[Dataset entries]
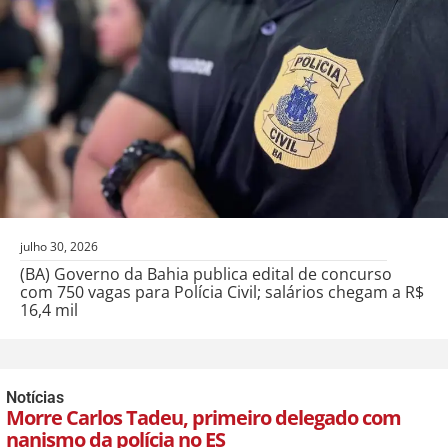
julho 30, 2026
(BA) Governo da Bahia publica edital de concurso
com 750 vagas para Polícia Civil; salários chegam a R$
16,4 mil
Notícias
Morre Carlos Tadeu, primeiro delegado com
nanismo da polícia no ES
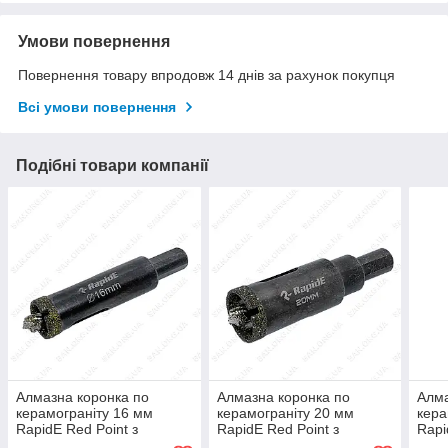
Умови повернення
Повернення товару впродовж 14 днів за рахунок покупця
Всі умови повернення
Подібні товари компанії
Алмазна коронка по
Алмазна коронка по
Алма
керамограніту 16 мм
керамограніту 20 мм
кера
RapidE Red Point з
RapidE Red Point з
Rapi
Центруючим свердлом на
Центруючим свердлом на
Цен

**Instruction:** Rewrite the lines of all the items above as a Markdown table with the columns "No." and "Line," numbering the rows and skipping blank lines. Omit the pictures.

**Output below:**
| No. | Line |
|---|---|
| 1 | julho 30, 2026 |
| 2 | (BA) Governo da Bahia publica edital de concurso |
| 3 | com 750 vagas para Polícia Civil; salários chegam a R$ |
| 4 | 16,4 mil |
| 5 | Notícias |
| 6 | Morre Carlos Tadeu, primeiro delegado com |
| 7 | nanismo da polícia no ES |
| 8 | Умови повернення |
| 9 | Повернення товару впродовж 14 днів за рахунок покупця |
| 10 | Всі умови повернення |
| 11 | Подібні товари компанії |
| 12 | Алмазна коронка по |
| 13 | Алмазна коронка по |
| 14 | Алма |
| 15 | керамограніту 16 мм |
| 16 | керамограніту 20 мм |
| 17 | кера |
| 18 | RapidE Red Point з |
| 19 | RapidE Red Point з |
| 20 | Rapi |
| 21 | Центруючим свердлом на |
| 22 | Центруючим свердлом на |
| 23 | Цен |